At the same time, the Commission set its sights on eliminating Arizona’s energy efficiency and demand side management rules, which were adopted in 2010. These rules require utilities to meet cumulative annual targets for electricity savings equivalent to at least 22% through 2020. According to the U.S. Department of Energy, energy efficiency “saves money, increases the resilience and reliability of the electric grid, and provides environmental, community, and health benefits.” But rather than update and enforce better energy efficiency targets, the Commission’s move to end the efficiency rules would leave the utilities to set their own cadence for energy efficiency progress, which will likely limit the program available to customers looking to reduce their bills through energy efficiency improvements.
And there’s more – including the approval of an historic 9.4% rate hike for Southwest Gas customers and allowing Arizona Public Service, the state’s largest utility, to modify a 20-year-old certificate of environmental compatibility without a re-hearing or public comment.
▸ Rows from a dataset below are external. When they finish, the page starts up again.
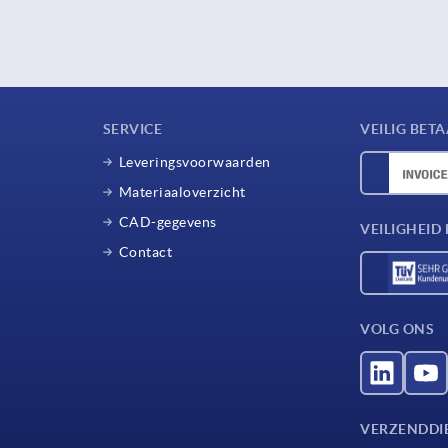
SERVICE
VEILIG BET
Leveringsvoorwaarden
Materiaaloverzicht
CAD-gegevens
VEILIGHEI
Contact
VOLG ONS
VERZENDDI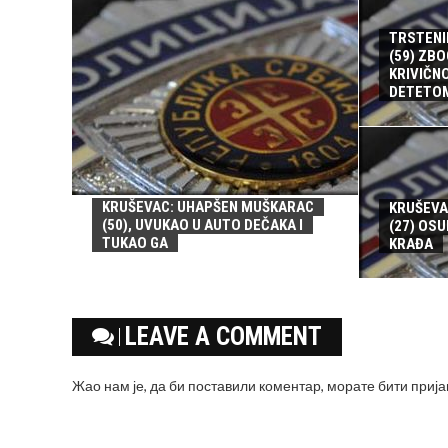
TRSTENI
(59) ZBO
KRIVIČN
DETETO
KRUŠEVAC: UHAPŠEN MUŠKARAC
KRUŠEVA
(50), UVUKAO U AUTO DEČAKA I
(27) OSU
TUKAO GA
KRAĐA
LEAVE A COMMENT
Жао нам је, да би поставили коментар, морате
бити приј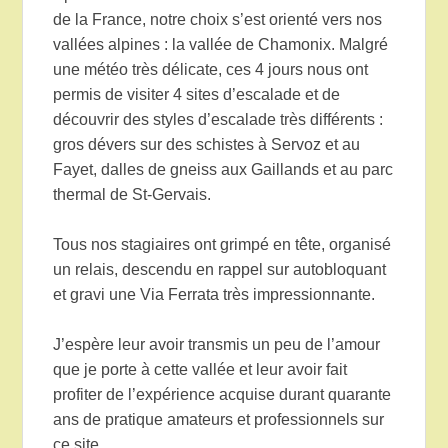
de la France, notre choix s’est orienté vers nos
vallées alpines : la vallée de Chamonix. Malgré
une météo très délicate, ces 4 jours nous ont
permis de visiter 4 sites d’escalade et de
découvrir des styles d’escalade très différents :
gros dévers sur des schistes à Servoz et au
Fayet, dalles de gneiss aux Gaillands et au parc
thermal de St-Gervais.
Tous nos stagiaires ont grimpé en tête, organisé
un relais, descendu en rappel sur autobloquant
et gravi une Via Ferrata très impressionnante.
J’espère leur avoir transmis un peu de l’amour
que je porte à cette vallée et leur avoir fait
profiter de l’expérience acquise durant quarante
ans de pratique amateurs et professionnels sur
ce site.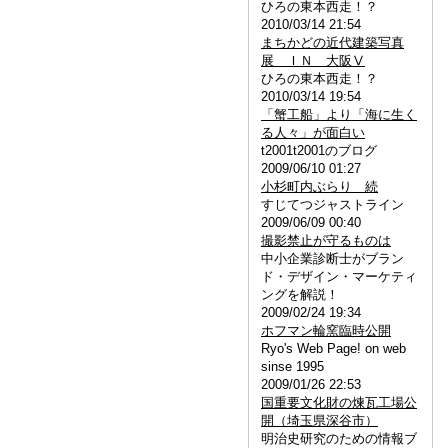
ひろの東本西走！？
2010/03/14 21:54
まちかどの近代建築写真
展 ＩＮ 大阪Ⅴ
ひろの東本西走！？
2010/03/14 19:54
「蟹工船」より「海に生く
る人々」が面白い
t2001t2001のブログ
2009/06/10 01:27
小杉町内ぶらり 続
すじてつジャストライン
2009/06/09 00:40
撮影禁止が守るものは
中小企業診断士がブラン
ド・デザイン・マーケティ
ングを解説！
2009/02/24 19:34
ホフマン輪窯臨時公開
Ryo's Web Page! on web
sinse 1995
2009/01/26 22:53
国重要文化財の煉瓦工場公
開（埼玉県深谷市）
明治史研究のための情報ブ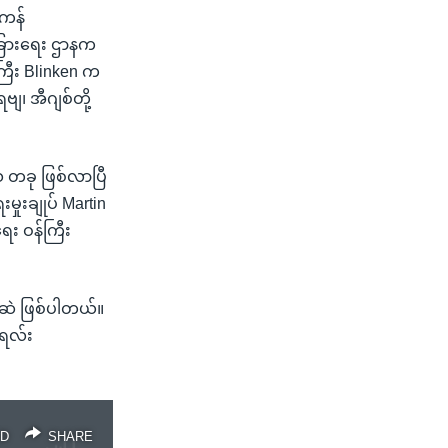
ကန်
ငံခြားရေး ဌာနက
ြီး Blinken က
ျ၊ အီဂျစ်တို့
သ တခု ဖြစ်လာပြီ
ုးချုပ် Martin
ေး ဝန်ကြီး
နေဆဲ ဖြစ်ပါတယ်။
ရေလ်း
D
SHARE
The ACC also approved a mechanism for two Arizona utilities that will allow them to collect millions from customers without first proving whether the project is reasonable in a rate case. This decision was so egregious that it prompted Arizona’s attorney general to ask the Commission to reconsider due to what it saw as the mechanism’s lack of conformity with Arizona’s Constitution.
WRA is working hard to respond to the shifting environment at the Arizona Corporation Commission and push utilities to accelerate their plans to bring on clean energy and reduce pollution. Arizonans have a say in who their commissioners are. Three seats are open this year, and WRA encourages voters to make their voices heard this November.
WRA also recently filed a petition for a rehearing of the ACC’s UniSource decision. Apart from WRA’s concerns that the decision eliminates key environmental protections and community engagement opportunities, WRA believes the legal basis for the decision is flawed. WRA’s petition cites several legal errors in the Commission decision. Chief among these is that the decision violated the ACC’s constitutional mandates, as well as Arizona law, and that the decision is unsupported by well-established evidence.
Arizona can’t wait for the energy transition.
Unchecked climate change will devastate our communities by threatening reliable electricity service and taking the lives of hundreds and potentially even thousands of people each year. Our state is too valuable not to invest in a clean energy future. The longer we wait to reduce climate pollution, the more challenging the task becomes and the more devastating impacts we allow to occur. Waiting to act will only raise the costs of getting emissions under control but taking advantage of currently available federal subsidies will help lower the cost of the transition. Acting today – when generous federal programs and tax credits are available – will make the transition more cost effective.
The consequences of climate change are enormous, and the costs of reducing emissions are worth it. As Arizonans, we do this work because we love where we live and believe that Arizona can have a bright climate future – one that protects our communities from extreme heat, unhealthy air, and supports thriving economies.